**Job item:**
Repeat the whole listing exactly as written.

[Records for this exercise]

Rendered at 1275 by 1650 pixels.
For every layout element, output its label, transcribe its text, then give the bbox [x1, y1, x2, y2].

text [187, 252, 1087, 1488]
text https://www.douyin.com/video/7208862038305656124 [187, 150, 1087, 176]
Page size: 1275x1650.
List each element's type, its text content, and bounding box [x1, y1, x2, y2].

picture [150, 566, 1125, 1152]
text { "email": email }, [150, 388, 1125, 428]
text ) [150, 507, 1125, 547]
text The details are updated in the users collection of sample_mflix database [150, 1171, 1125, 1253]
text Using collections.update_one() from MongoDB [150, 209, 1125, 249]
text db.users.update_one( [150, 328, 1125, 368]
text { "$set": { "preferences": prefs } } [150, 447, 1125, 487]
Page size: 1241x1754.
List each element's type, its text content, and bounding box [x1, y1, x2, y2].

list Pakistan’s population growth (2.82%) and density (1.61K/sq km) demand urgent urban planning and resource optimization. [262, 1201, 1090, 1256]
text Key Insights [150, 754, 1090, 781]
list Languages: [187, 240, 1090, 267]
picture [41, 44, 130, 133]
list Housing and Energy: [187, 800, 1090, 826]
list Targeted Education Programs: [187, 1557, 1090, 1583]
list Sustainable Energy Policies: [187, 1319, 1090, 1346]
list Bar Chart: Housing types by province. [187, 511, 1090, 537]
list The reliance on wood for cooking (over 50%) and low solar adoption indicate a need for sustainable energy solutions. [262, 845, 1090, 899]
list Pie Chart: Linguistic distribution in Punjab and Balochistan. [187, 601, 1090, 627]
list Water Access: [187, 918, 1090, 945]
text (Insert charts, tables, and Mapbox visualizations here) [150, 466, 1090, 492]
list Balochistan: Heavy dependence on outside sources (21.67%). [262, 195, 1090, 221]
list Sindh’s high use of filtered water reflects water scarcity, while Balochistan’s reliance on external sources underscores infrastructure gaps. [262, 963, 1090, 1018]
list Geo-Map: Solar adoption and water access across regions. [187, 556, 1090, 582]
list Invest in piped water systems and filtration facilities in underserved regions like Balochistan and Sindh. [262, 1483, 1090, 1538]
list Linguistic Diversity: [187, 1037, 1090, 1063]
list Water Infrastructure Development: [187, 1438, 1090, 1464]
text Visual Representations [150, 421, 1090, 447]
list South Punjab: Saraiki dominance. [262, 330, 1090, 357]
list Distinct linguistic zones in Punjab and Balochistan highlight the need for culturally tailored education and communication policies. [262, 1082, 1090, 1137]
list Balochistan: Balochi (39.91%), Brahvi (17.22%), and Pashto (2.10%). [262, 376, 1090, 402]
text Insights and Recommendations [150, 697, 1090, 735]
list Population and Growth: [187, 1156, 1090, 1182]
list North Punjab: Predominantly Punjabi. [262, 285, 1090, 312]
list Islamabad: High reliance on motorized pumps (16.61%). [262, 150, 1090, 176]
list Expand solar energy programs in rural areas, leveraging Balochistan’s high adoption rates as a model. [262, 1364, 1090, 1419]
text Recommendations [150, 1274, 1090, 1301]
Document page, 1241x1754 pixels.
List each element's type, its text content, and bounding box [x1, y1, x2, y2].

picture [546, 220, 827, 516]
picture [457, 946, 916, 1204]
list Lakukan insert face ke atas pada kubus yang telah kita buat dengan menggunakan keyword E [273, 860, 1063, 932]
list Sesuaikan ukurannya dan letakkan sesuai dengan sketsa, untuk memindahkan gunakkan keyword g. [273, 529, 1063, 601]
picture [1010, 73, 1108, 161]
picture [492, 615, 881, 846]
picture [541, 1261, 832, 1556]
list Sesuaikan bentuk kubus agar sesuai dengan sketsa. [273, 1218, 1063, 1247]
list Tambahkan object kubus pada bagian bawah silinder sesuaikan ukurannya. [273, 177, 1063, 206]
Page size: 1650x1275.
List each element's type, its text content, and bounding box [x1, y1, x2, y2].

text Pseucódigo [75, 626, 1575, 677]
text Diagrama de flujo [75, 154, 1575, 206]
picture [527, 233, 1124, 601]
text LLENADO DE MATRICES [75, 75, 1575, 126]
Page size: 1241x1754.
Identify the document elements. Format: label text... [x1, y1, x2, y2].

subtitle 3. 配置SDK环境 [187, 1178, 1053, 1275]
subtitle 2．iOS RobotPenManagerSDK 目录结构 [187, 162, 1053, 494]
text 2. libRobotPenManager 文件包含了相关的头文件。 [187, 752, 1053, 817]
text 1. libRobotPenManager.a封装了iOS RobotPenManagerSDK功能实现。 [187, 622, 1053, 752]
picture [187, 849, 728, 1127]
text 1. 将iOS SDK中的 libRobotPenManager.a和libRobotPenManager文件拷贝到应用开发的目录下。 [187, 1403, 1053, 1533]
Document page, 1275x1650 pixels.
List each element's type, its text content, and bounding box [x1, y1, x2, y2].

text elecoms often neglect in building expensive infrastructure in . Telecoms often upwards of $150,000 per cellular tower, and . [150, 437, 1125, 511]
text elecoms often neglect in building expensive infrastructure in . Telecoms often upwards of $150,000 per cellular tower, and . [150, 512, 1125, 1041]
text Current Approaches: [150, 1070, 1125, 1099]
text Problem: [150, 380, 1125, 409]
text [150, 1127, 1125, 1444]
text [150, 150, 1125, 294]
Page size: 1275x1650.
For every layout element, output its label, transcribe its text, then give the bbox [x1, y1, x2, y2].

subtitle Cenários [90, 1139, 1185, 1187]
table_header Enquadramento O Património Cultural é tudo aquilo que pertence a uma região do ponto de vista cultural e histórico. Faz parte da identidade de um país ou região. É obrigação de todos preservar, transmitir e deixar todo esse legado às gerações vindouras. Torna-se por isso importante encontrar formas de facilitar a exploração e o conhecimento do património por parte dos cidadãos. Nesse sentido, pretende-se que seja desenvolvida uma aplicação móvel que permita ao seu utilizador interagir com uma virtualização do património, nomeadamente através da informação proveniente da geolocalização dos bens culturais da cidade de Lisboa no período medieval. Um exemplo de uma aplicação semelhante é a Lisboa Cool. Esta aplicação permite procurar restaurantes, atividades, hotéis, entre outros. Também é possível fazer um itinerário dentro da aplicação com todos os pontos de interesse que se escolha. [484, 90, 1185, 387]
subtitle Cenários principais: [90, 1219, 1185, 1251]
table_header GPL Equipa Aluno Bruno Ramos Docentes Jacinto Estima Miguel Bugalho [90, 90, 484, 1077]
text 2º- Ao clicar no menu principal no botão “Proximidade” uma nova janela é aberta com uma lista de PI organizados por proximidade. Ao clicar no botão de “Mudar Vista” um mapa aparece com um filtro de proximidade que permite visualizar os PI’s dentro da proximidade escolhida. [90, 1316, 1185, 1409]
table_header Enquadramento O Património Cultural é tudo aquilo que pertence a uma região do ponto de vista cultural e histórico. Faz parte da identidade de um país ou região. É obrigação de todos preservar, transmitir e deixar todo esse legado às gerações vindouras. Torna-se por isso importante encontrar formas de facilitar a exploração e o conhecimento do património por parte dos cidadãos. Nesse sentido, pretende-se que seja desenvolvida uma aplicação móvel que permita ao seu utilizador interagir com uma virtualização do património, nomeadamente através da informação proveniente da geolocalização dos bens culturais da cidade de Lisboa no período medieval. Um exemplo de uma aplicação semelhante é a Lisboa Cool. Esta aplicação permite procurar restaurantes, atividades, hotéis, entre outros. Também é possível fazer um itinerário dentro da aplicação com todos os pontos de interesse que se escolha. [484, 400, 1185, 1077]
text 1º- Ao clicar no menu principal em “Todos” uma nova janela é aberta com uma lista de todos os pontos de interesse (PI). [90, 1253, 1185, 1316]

[/Records for this exercise]

**Answer to this problem:**
Rendered at 1275 by 1650 pixels.
For every layout element, output its label, transcribe its text, then give the bbox [x1, y1, x2, y2].

text [187, 252, 1087, 1488]
text https://www.douyin.com/video/7208862038305656124 [187, 150, 1087, 176]
Page size: 1275x1650.
List each element's type, its text content, and bounding box [x1, y1, x2, y2].

picture [150, 566, 1125, 1152]
text { "email": email }, [150, 388, 1125, 428]
text ) [150, 507, 1125, 547]
text The details are updated in the users collection of sample_mflix database [150, 1171, 1125, 1253]
text Using collections.update_one() from MongoDB [150, 209, 1125, 249]
text db.users.update_one( [150, 328, 1125, 368]
text { "$set": { "preferences": prefs } } [150, 447, 1125, 487]
Page size: 1241x1754.
List each element's type, its text content, and bounding box [x1, y1, x2, y2].

list Pakistan’s population growth (2.82%) and density (1.61K/sq km) demand urgent urban planning and resource optimization. [262, 1201, 1090, 1256]
text Key Insights [150, 754, 1090, 781]
list Languages: [187, 240, 1090, 267]
picture [41, 44, 130, 133]
list Housing and Energy: [187, 800, 1090, 826]
list Targeted Education Programs: [187, 1557, 1090, 1583]
list Sustainable Energy Policies: [187, 1319, 1090, 1346]
list Bar Chart: Housing types by province. [187, 511, 1090, 537]
list The reliance on wood for cooking (over 50%) and low solar adoption indicate a need for sustainable energy solutions. [262, 845, 1090, 899]
list Pie Chart: Linguistic distribution in Punjab and Balochistan. [187, 601, 1090, 627]
list Water Access: [187, 918, 1090, 945]
text (Insert charts, tables, and Mapbox visualizations here) [150, 466, 1090, 492]
list Balochistan: Heavy dependence on outside sources (21.67%). [262, 195, 1090, 221]
list Sindh’s high use of filtered water reflects water scarcity, while Balochistan’s reliance on external sources underscores infrastructure gaps. [262, 963, 1090, 1018]
list Geo-Map: Solar adoption and water access across regions. [187, 556, 1090, 582]
list Invest in piped water systems and filtration facilities in underserved regions like Balochistan and Sindh. [262, 1483, 1090, 1538]
list Linguistic Diversity: [187, 1037, 1090, 1063]
list Water Infrastructure Development: [187, 1438, 1090, 1464]
text Visual Representations [150, 421, 1090, 447]
list South Punjab: Saraiki dominance. [262, 330, 1090, 357]
list Distinct linguistic zones in Punjab and Balochistan highlight the need for culturally tailored education and communication policies. [262, 1082, 1090, 1137]
list Balochistan: Balochi (39.91%), Brahvi (17.22%), and Pashto (2.10%). [262, 376, 1090, 402]
text Insights and Recommendations [150, 697, 1090, 735]
list Population and Growth: [187, 1156, 1090, 1182]
list North Punjab: Predominantly Punjabi. [262, 285, 1090, 312]
list Islamabad: High reliance on motorized pumps (16.61%). [262, 150, 1090, 176]
list Expand solar energy programs in rural areas, leveraging Balochistan’s high adoption rates as a model. [262, 1364, 1090, 1419]
text Recommendations [150, 1274, 1090, 1301]
Document page, 1241x1754 pixels.
List each element's type, its text content, and bounding box [x1, y1, x2, y2].

picture [546, 220, 827, 516]
picture [457, 946, 916, 1204]
list Lakukan insert face ke atas pada kubus yang telah kita buat dengan menggunakan keyword E [273, 860, 1063, 932]
list Sesuaikan ukurannya dan letakkan sesuai dengan sketsa, untuk memindahkan gunakkan keyword g. [273, 529, 1063, 601]
picture [1010, 73, 1108, 161]
picture [492, 615, 881, 846]
picture [541, 1261, 832, 1556]
list Sesuaikan bentuk kubus agar sesuai dengan sketsa. [273, 1218, 1063, 1247]
list Tambahkan object kubus pada bagian bawah silinder sesuaikan ukurannya. [273, 177, 1063, 206]
Page size: 1650x1275.
List each element's type, its text content, and bounding box [x1, y1, x2, y2].

text Pseucódigo [75, 626, 1575, 677]
text Diagrama de flujo [75, 154, 1575, 206]
picture [527, 233, 1124, 601]
text LLENADO DE MATRICES [75, 75, 1575, 126]
Page size: 1241x1754.
Identify the document elements. Format: label text... [x1, y1, x2, y2].

subtitle 3. 配置SDK环境 [187, 1178, 1053, 1275]
subtitle 2．iOS RobotPenManagerSDK 目录结构 [187, 162, 1053, 494]
text 2. libRobotPenManager 文件包含了相关的头文件。 [187, 752, 1053, 817]
text 1. libRobotPenManager.a封装了iOS RobotPenManagerSDK功能实现。 [187, 622, 1053, 752]
picture [187, 849, 728, 1127]
text 1. 将iOS SDK中的 libRobotPenManager.a和libRobotPenManager文件拷贝到应用开发的目录下。 [187, 1403, 1053, 1533]
Document page, 1275x1650 pixels.
List each element's type, its text content, and bounding box [x1, y1, x2, y2].

text elecoms often neglect in building expensive infrastructure in . Telecoms often upwards of $150,000 per cellular tower, and . [150, 437, 1125, 511]
text elecoms often neglect in building expensive infrastructure in . Telecoms often upwards of $150,000 per cellular tower, and . [150, 512, 1125, 1041]
text Current Approaches: [150, 1070, 1125, 1099]
text Problem: [150, 380, 1125, 409]
text [150, 1127, 1125, 1444]
text [150, 150, 1125, 294]
Page size: 1275x1650.
For every layout element, output its label, transcribe its text, then give the bbox [x1, y1, x2, y2].

subtitle Cenários [90, 1139, 1185, 1187]
table_header Enquadramento O Património Cultural é tudo aquilo que pertence a uma região do ponto de vista cultural e histórico. Faz parte da identidade de um país ou região. É obrigação de todos preservar, transmitir e deixar todo esse legado às gerações vindouras. Torna-se por isso importante encontrar formas de facilitar a exploração e o conhecimento do património por parte dos cidadãos. Nesse sentido, pretende-se que seja desenvolvida uma aplicação móvel que permita ao seu utilizador interagir com uma virtualização do património, nomeadamente através da informação proveniente da geolocalização dos bens culturais da cidade de Lisboa no período medieval. Um exemplo de uma aplicação semelhante é a Lisboa Cool. Esta aplicação permite procurar restaurantes, atividades, hotéis, entre outros. Também é possível fazer um itinerário dentro da aplicação com todos os pontos de interesse que se escolha. [484, 90, 1185, 387]
subtitle Cenários principais: [90, 1219, 1185, 1251]
table_header GPL Equipa Aluno Bruno Ramos Docentes Jacinto Estima Miguel Bugalho [90, 90, 484, 1077]
text 2º- Ao clicar no menu principal no botão “Proximidade” uma nova janela é aberta com uma lista de PI organizados por proximidade. Ao clicar no botão de “Mudar Vista” um mapa aparece com um filtro de proximidade que permite visualizar os PI’s dentro da proximidade escolhida. [90, 1316, 1185, 1409]
table_header Enquadramento O Património Cultural é tudo aquilo que pertence a uma região do ponto de vista cultural e histórico. Faz parte da identidade de um país ou região. É obrigação de todos preservar, transmitir e deixar todo esse legado às gerações vindouras. Torna-se por isso importante encontrar formas de facilitar a exploração e o conhecimento do património por parte dos cidadãos. Nesse sentido, pretende-se que seja desenvolvida uma aplicação móvel que permita ao seu utilizador interagir com uma virtualização do património, nomeadamente através da informação proveniente da geolocalização dos bens culturais da cidade de Lisboa no período medieval. Um exemplo de uma aplicação semelhante é a Lisboa Cool. Esta aplicação permite procurar restaurantes, atividades, hotéis, entre outros. Também é possível fazer um itinerário dentro da aplicação com todos os pontos de interesse que se escolha. [484, 400, 1185, 1077]
text 1º- Ao clicar no menu principal em “Todos” uma nova janela é aberta com uma lista de todos os pontos de interesse (PI). [90, 1253, 1185, 1316]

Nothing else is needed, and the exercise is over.